In summary, according to the calculated total resistance, a safety factor of 10% is used to obtain the head of the pump.

Note: The calculation of the head should be based on the specific conditions of the relevant system, and the experience value should not be copied at will!

4. Determination of pump model, number and reserve rate

According to the two main performance parameters of the pump flow and head calculated above, the specific model is determined on the type spectrum or series characteristic curve.
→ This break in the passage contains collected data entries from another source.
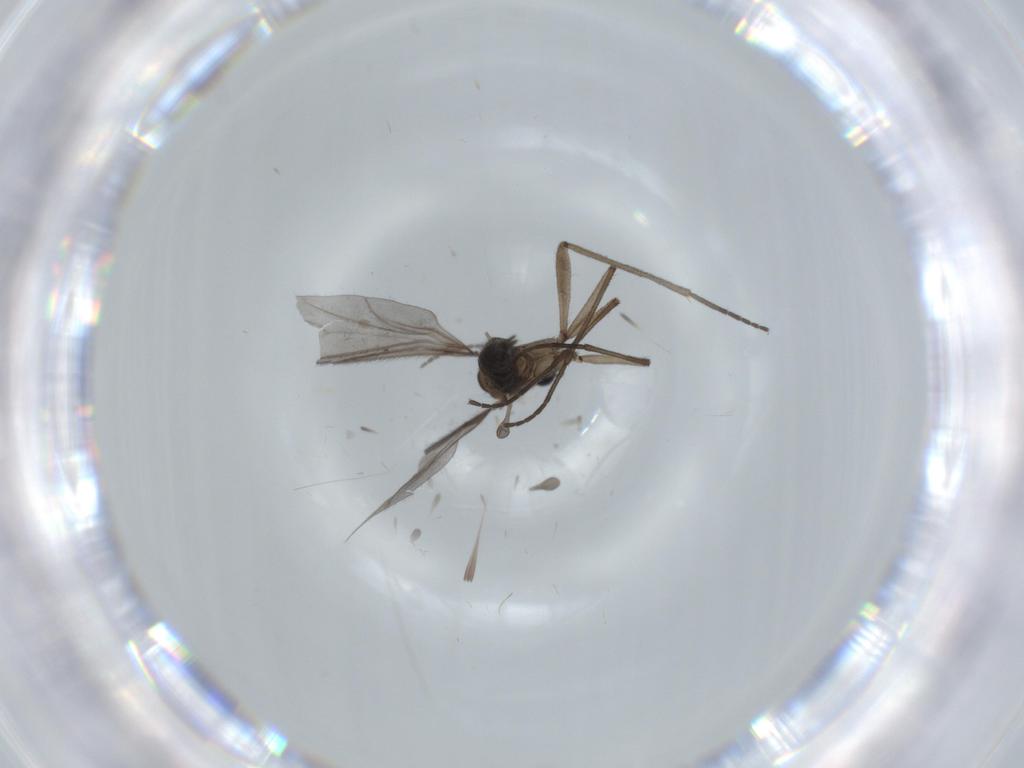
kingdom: Animalia
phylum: Arthropoda
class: Insecta
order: Diptera
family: Sciaridae
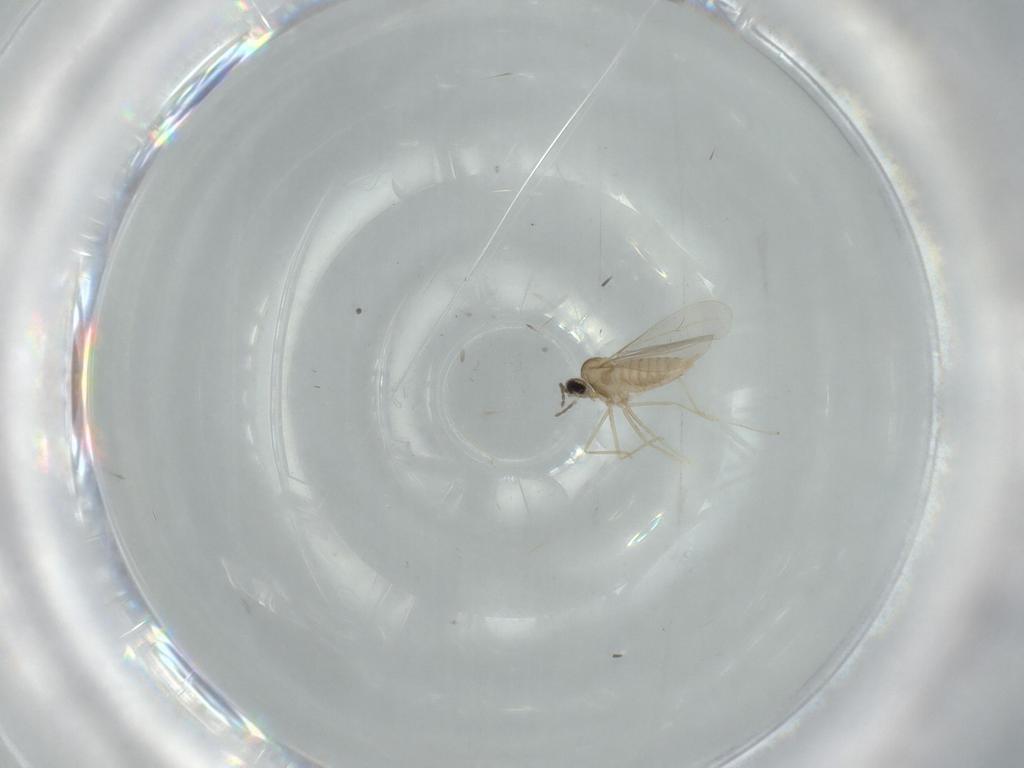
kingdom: Animalia
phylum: Arthropoda
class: Insecta
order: Diptera
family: Cecidomyiidae
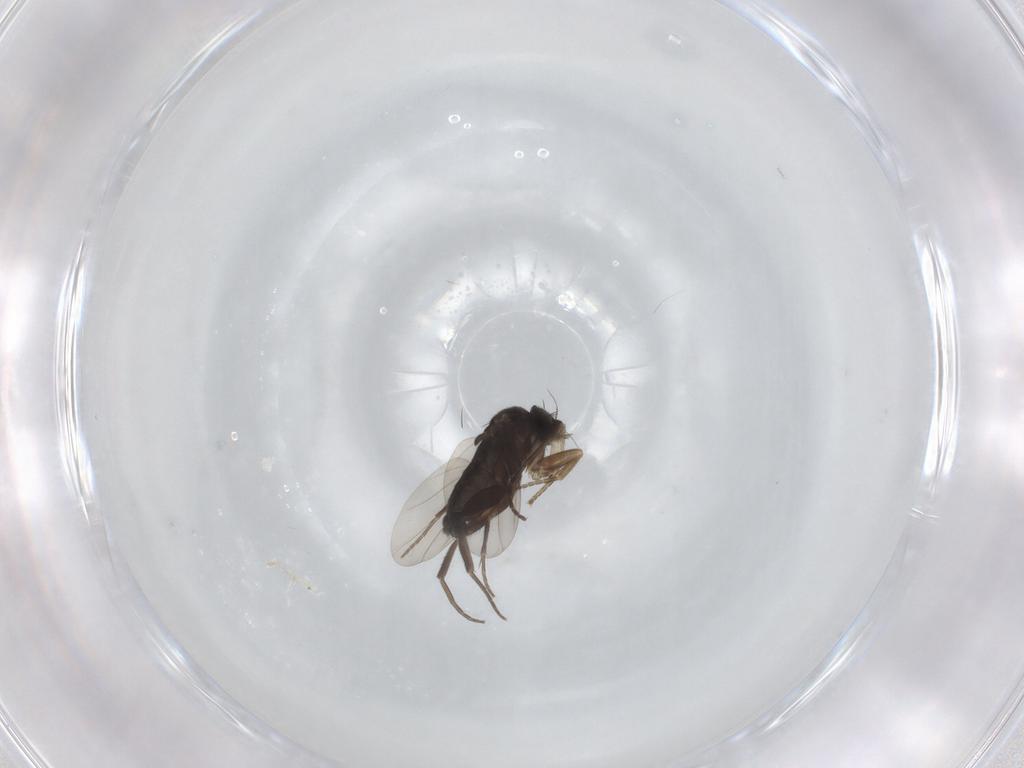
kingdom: Animalia
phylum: Arthropoda
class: Insecta
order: Diptera
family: Phoridae
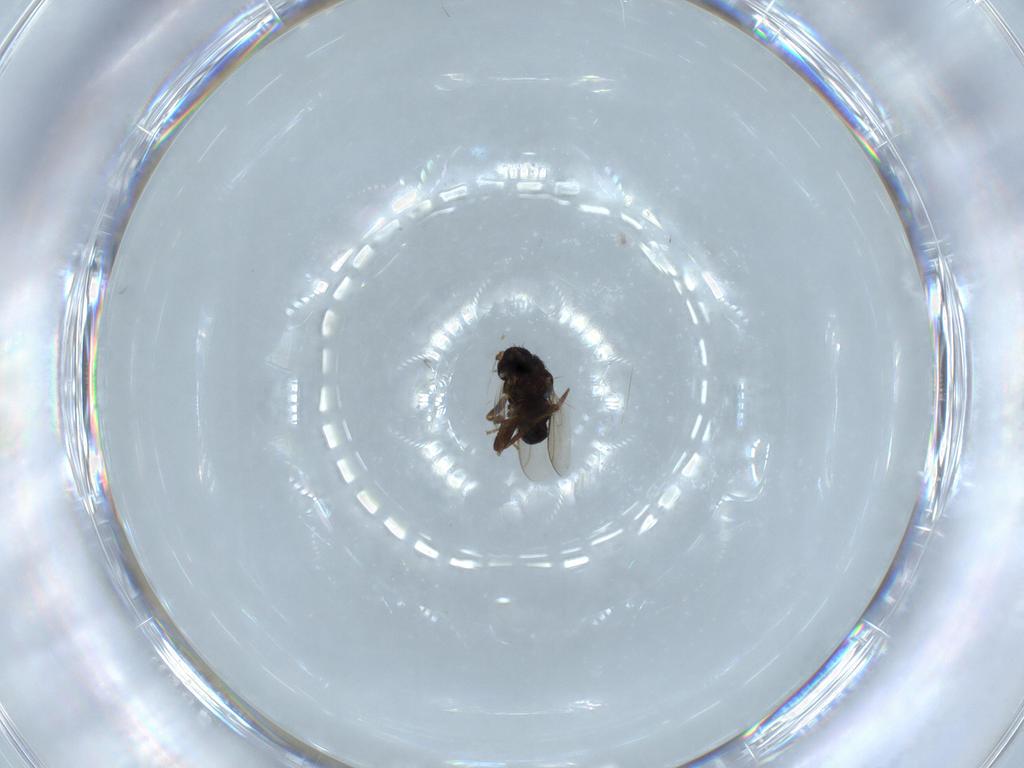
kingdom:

The operation is as follows:


Using the pump characteristic curve, find the required flow value on the abscissa, and find the required head value on the ordinate, draw a vertical or horizontal line from the two values upwards and to the right respectively, and the intersection of the two lines just falls on the characteristic curve, then This pump is to be selected.

Under normal circumstances, customers can submit their "basic conditions for pump selection" to the corresponding pump manufacturer, who will give the pump model.

In household systems, generally only one pump is used for normal operation, because a large pump is equivalent to two small pumps working in parallel (referring to the same head and flow), and the efficiency of the large pump is higher than that of the small pump, so from the perspective of energy saving It is better to choose one large pump instead of two small pumps, but in the following situations, you can consider two pumps to cooperate in parallel:

1. The flow is very large, and one pump cannot reach the required flow;

2. For large pumps that require a 50% standby rate, two smaller pumps can be used, one for use and one for backup.